_WHAT IS REQUIRED_: All that should be output is the block of lines below from the line with "- wall art [540,174,601,226]" to the line with "- potted plant [502,21,588,121]", both included, exactly as written.

··· PROVIDED RECORDS

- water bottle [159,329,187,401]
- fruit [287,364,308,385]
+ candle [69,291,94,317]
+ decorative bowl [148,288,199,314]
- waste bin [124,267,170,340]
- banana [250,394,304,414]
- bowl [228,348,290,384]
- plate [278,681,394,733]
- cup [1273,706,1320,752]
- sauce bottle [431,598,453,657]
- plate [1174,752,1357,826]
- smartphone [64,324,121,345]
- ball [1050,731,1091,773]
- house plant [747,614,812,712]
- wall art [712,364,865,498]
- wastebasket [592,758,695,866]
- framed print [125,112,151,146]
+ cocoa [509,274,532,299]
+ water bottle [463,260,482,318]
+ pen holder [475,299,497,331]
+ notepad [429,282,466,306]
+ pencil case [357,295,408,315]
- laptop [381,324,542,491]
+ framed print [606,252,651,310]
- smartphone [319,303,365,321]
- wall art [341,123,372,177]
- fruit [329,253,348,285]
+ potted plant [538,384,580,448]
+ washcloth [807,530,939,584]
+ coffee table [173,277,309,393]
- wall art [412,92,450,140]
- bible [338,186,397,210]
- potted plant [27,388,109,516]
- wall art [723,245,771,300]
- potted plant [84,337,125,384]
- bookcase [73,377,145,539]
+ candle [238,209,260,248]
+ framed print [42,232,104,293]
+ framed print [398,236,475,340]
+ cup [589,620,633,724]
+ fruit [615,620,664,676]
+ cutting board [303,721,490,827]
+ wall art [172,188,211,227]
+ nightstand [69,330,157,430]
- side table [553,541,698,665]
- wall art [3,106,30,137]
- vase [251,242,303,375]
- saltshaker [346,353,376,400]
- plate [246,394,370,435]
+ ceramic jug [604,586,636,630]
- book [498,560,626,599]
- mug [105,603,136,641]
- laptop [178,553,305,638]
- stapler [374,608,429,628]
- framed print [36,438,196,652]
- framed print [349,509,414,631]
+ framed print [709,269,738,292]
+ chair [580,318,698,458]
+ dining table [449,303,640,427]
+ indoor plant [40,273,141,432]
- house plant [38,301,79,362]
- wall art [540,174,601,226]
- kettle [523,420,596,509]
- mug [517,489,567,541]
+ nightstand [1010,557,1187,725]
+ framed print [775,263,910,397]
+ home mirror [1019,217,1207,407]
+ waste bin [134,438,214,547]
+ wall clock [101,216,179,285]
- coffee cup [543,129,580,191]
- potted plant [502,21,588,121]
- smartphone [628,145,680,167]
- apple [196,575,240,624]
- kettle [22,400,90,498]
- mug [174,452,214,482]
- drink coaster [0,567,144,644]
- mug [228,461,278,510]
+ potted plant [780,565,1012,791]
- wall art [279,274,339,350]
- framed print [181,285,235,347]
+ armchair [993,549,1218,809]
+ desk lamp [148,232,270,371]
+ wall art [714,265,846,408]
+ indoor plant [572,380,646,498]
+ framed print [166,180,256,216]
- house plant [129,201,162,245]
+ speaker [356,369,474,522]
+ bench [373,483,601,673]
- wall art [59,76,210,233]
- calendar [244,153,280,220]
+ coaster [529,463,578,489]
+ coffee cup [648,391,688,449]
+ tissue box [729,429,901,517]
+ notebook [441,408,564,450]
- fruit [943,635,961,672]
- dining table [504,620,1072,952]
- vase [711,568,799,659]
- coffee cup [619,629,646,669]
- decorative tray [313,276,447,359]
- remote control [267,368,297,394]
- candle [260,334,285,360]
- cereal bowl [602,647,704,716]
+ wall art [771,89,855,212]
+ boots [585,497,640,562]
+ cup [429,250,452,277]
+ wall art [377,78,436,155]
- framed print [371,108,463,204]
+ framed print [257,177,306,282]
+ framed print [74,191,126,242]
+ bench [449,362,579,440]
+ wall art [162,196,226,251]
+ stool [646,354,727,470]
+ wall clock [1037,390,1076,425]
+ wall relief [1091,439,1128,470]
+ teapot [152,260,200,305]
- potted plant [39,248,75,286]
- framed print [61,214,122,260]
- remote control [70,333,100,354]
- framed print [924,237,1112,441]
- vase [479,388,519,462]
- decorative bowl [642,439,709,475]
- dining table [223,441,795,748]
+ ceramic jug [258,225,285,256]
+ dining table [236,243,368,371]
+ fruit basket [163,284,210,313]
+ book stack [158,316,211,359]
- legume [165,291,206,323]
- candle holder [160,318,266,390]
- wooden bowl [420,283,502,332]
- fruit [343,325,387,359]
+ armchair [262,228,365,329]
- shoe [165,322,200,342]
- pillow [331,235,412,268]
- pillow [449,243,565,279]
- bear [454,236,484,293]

······

_RESULT OF THE TASK_:
- wall art [540,174,601,226]
- kettle [523,420,596,509]
- mug [517,489,567,541]
+ nightstand [1010,557,1187,725]
+ framed print [775,263,910,397]
+ home mirror [1019,217,1207,407]
+ waste bin [134,438,214,547]
+ wall clock [101,216,179,285]
- coffee cup [543,129,580,191]
- potted plant [502,21,588,121]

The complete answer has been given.